[Source records]
:::
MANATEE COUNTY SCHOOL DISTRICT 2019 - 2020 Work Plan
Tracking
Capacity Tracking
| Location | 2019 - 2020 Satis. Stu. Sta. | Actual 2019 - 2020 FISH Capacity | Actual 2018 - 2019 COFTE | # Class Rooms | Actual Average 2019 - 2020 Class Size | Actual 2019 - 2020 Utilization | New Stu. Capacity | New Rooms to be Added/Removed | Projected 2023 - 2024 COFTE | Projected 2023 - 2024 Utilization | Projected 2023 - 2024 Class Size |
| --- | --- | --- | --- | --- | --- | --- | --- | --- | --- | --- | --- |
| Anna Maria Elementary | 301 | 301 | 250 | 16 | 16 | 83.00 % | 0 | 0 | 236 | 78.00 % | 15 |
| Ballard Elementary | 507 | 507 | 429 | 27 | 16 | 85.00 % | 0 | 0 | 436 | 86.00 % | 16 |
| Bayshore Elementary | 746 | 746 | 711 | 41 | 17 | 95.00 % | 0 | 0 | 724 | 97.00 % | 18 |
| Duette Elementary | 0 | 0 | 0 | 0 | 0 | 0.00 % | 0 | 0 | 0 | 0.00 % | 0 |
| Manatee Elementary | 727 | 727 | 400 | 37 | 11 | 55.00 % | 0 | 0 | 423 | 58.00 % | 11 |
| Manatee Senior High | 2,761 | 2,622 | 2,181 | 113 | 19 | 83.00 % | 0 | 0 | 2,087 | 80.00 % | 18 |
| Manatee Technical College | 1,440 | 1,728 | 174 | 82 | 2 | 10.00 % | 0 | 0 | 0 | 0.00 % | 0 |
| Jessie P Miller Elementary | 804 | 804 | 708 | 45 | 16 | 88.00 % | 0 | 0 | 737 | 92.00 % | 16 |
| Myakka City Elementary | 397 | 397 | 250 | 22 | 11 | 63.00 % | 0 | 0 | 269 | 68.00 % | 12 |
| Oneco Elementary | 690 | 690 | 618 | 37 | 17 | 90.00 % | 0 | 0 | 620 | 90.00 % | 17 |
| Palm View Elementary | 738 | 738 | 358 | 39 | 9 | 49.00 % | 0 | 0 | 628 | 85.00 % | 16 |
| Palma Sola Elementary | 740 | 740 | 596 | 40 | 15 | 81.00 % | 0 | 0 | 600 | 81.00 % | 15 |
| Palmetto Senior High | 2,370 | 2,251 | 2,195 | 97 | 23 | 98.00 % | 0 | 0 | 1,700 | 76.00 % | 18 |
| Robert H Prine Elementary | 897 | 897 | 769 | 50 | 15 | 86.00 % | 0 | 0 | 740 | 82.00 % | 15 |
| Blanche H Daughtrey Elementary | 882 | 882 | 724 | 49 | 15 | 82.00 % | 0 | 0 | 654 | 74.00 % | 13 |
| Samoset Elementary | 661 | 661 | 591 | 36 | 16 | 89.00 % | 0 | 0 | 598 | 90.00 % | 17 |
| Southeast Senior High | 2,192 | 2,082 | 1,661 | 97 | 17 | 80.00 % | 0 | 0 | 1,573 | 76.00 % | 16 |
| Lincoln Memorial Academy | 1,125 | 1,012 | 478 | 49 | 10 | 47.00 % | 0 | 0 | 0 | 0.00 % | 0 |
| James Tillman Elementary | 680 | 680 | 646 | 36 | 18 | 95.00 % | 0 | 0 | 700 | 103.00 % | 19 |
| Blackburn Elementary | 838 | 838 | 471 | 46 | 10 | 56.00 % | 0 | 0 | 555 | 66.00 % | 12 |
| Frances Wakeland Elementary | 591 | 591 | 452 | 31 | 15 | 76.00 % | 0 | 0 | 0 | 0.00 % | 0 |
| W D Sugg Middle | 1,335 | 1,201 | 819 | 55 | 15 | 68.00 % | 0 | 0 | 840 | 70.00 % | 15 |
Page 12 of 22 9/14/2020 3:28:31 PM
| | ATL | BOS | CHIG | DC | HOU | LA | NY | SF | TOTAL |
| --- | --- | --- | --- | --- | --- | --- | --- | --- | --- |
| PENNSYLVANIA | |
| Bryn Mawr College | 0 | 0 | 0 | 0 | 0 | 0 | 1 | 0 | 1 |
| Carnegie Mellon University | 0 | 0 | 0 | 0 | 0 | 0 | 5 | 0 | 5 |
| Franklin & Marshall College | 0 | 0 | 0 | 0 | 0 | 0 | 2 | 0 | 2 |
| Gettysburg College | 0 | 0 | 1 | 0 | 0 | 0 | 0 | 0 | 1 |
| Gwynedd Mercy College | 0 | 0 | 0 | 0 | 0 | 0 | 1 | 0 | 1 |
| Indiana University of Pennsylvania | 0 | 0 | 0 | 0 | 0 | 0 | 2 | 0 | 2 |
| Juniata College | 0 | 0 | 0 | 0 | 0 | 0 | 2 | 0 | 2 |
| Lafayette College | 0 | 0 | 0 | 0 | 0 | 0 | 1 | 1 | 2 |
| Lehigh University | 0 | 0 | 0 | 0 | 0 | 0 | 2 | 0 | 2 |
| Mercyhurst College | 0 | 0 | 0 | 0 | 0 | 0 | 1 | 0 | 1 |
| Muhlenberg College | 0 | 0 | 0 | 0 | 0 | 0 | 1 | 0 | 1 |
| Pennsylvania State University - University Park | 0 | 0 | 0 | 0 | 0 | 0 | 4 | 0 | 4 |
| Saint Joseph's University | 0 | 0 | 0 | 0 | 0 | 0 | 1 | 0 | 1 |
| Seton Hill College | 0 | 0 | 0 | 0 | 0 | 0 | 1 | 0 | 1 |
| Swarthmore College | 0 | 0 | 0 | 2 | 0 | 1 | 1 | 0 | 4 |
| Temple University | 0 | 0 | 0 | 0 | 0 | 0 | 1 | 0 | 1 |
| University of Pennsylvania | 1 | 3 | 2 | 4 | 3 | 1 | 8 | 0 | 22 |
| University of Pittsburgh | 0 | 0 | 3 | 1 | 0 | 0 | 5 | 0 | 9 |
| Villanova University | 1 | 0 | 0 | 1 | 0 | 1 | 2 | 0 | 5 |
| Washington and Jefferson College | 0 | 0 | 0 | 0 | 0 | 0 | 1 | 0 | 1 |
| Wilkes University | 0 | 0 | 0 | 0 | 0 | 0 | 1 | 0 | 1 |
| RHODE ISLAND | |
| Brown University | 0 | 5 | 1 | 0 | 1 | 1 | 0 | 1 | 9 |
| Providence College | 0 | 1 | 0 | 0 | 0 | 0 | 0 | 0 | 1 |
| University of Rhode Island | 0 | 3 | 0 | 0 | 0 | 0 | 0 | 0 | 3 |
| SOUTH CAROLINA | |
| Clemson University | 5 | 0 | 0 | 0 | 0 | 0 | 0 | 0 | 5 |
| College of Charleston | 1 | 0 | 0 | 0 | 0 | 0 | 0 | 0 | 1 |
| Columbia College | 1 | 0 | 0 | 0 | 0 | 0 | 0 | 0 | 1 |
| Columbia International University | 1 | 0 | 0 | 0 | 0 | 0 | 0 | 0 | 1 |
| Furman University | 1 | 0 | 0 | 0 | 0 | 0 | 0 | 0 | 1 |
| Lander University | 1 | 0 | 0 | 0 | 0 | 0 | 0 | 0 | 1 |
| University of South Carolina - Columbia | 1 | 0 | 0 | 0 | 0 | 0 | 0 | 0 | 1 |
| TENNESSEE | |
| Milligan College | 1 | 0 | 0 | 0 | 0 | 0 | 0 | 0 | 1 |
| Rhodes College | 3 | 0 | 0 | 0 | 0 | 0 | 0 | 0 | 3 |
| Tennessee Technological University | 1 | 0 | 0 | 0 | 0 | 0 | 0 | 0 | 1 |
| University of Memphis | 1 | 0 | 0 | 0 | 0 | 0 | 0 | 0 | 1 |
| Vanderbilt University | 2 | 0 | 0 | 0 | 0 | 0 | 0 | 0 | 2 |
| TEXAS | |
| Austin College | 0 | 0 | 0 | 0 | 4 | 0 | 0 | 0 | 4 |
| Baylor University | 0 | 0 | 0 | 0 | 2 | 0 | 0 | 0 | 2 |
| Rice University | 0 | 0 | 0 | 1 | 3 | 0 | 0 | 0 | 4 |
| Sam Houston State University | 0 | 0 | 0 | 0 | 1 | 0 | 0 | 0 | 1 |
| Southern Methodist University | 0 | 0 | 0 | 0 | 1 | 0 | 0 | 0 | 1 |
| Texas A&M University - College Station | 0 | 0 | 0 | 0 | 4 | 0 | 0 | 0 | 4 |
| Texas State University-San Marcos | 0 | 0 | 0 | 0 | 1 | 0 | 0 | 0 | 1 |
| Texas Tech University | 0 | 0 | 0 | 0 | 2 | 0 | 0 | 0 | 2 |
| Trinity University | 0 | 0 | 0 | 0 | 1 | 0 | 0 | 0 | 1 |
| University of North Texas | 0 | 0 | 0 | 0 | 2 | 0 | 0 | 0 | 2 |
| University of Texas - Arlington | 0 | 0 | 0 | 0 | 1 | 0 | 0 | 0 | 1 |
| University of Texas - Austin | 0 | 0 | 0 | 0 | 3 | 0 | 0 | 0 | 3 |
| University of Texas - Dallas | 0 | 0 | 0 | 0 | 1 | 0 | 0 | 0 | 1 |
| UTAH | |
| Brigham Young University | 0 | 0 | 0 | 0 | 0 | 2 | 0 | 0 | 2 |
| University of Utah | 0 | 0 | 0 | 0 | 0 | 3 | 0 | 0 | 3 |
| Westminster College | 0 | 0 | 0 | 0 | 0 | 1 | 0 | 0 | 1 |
:::
# Task
Please go through the data above and copy each line containing the word "Capacity".

# Task output
Capacity Tracking
| Location | 2019 - 2020 Satis. Stu. Sta. | Actual 2019 - 2020 FISH Capacity | Actual 2018 - 2019 COFTE | # Class Rooms | Actual Average 2019 - 2020 Class Size | Actual 2019 - 2020 Utilization | New Stu. Capacity | New Rooms to be Added/Removed | Projected 2023 - 2024 COFTE | Projected 2023 - 2024 Utilization | Projected 2023 - 2024 Class Size |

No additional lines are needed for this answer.